PAGE EXCERPT:
┄┄┄┄┄┄┄┄┄┄┄┄┄┄┄┄┄┄┄┄

Auburn Reporter editor Mark Klaas discusses all things Auburn, including comings and goings, local issues and community efforts.
King County Elections officials encourage Auburn residents to mail in their ballots by Tuesday.
Mailed ballots require first class postage and must be postmarked by Feb. 14. Voters are reminded to sign their name on the back of the envelopes to make their ballots official.
Election officials expect only a “38 percent” turnout rate for the all-mail-in special election.
Do your part, and vote.
The Auburn School District needs your support to pass a critical educational programs and operations replacement levy package and Auburn High School modernization and reconstruction bond package.
As one of our readers, Dr. Harold B. Valentine, best put it: “Your taxes would not go up with the construction of the new facility because other building bonds are being paid off. A new building is needed. The old building is 61 years old. The rate for borrowing bond money is low. The best time is now.”
Auburn is in the spotlight, the backdrop for a Western short film.
Crews – in full Hollywood production mode – will be on location next week to film scenes at historic Neely Mansion and along bucolic Green Valley Road for the short film, “The Shootout”, an old West story about hope, faith and choices, starring legendary outlaw Jesse James and pursuing U.S. Marshals.
Filming spans four days, Friday to Monday, according to Marco B. Nunez, executive producer of Bellevue-based Ides of M Productions. The project involves a large production effort of 30-40 people, including the cast.
“The basis of the film is in Missouri, so we were looking at locations to resemble that,” said Nunez, a Green River Community College and University of Washington graduate. “Auburn and Snohomish County were contenders. But having gone to school at Green River, I remembered that Neely Mansion was just down the street.

┄┄┄┄┄┄┄┄┄┄┄┄┄┄┄┄┄┄┄┄

STORED RECORDS:

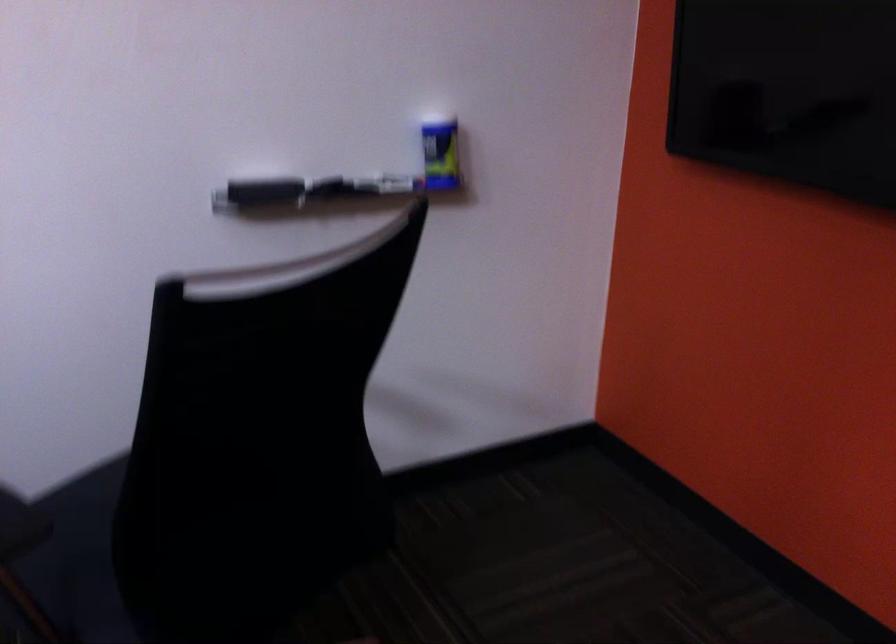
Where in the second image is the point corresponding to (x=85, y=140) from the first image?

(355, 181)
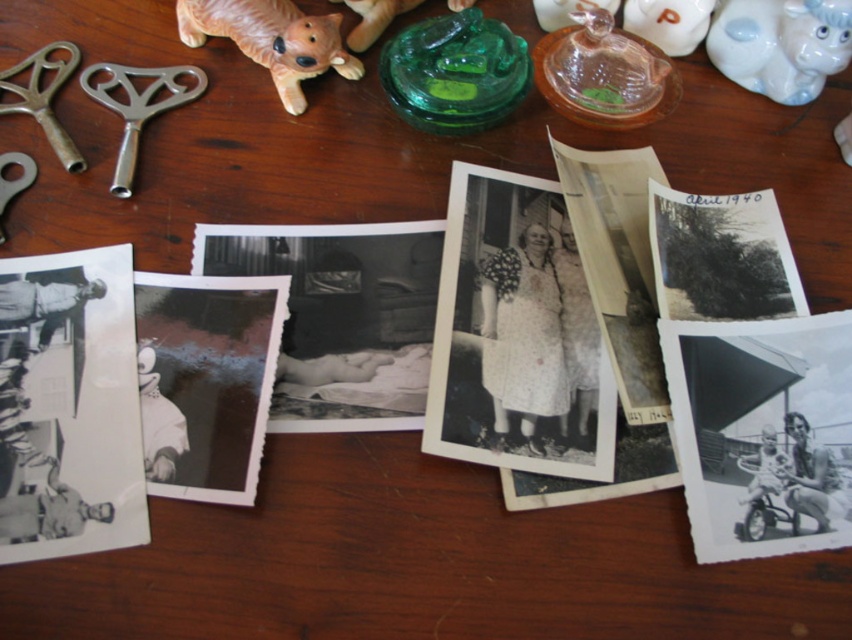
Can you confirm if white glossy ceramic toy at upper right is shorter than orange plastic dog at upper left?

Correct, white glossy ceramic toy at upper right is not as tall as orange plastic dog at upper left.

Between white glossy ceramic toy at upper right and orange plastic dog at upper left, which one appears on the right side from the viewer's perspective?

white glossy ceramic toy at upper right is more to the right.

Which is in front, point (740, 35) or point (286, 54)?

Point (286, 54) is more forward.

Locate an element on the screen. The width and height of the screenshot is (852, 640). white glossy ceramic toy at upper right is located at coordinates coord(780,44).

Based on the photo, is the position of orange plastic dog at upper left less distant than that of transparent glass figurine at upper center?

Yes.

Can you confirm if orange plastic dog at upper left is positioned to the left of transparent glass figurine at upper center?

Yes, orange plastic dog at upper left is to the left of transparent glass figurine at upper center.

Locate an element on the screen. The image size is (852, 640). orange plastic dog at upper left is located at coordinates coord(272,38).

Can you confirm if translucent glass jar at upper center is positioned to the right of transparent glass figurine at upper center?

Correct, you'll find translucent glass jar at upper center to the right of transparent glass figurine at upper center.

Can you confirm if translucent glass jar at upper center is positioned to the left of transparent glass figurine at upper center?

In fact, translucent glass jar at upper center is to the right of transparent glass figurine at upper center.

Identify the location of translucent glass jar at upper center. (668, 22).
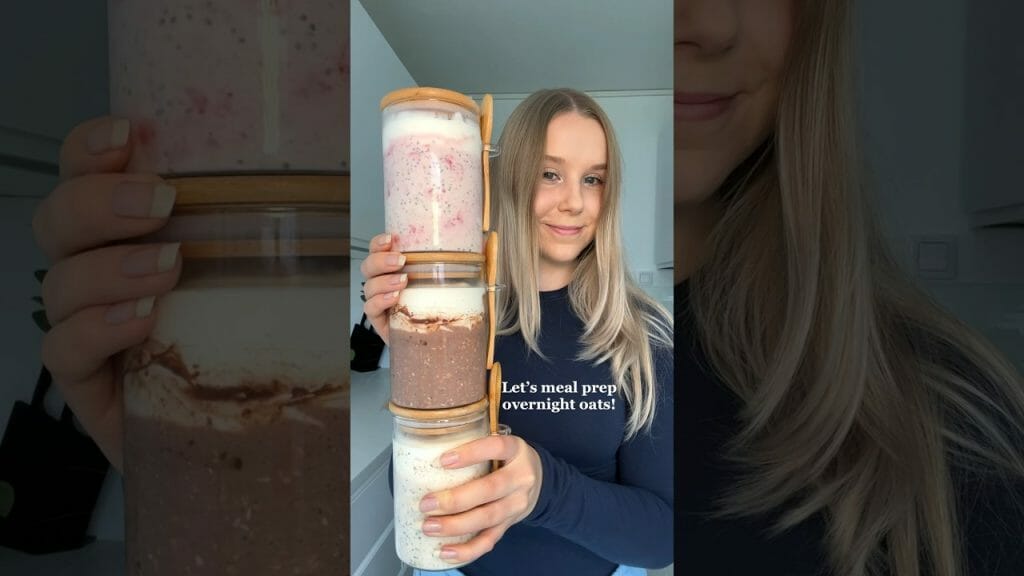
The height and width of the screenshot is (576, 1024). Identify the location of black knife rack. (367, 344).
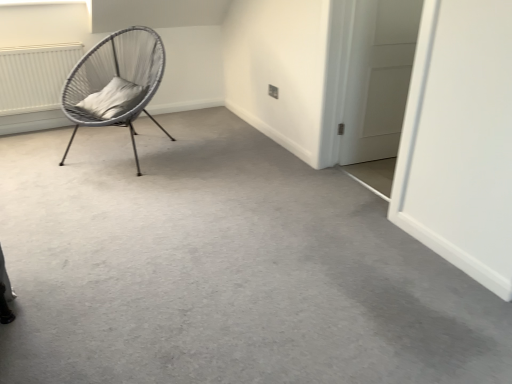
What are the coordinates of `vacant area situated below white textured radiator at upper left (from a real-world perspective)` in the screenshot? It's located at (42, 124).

┄┄┄┄┄┄┄┄┄┄┄┄┄┄┄┄┄┄┄┄

PROBLEM TO WORK ON: Copy word for word the passage of the Auburn column above, starting at "Auburn Reporter editor" and ending at "all-mail-in special election.".

CORRECT RESULT:
Auburn Reporter editor Mark Klaas discusses all things Auburn, including comings and goings, local issues and community efforts.
King County Elections officials encourage Auburn residents to mail in their ballots by Tuesday.
Mailed ballots require first class postage and must be postmarked by Feb. 14. Voters are reminded to sign their name on the back of the envelopes to make their ballots official.
Election officials expect only a “38 percent” turnout rate for the all-mail-in special election.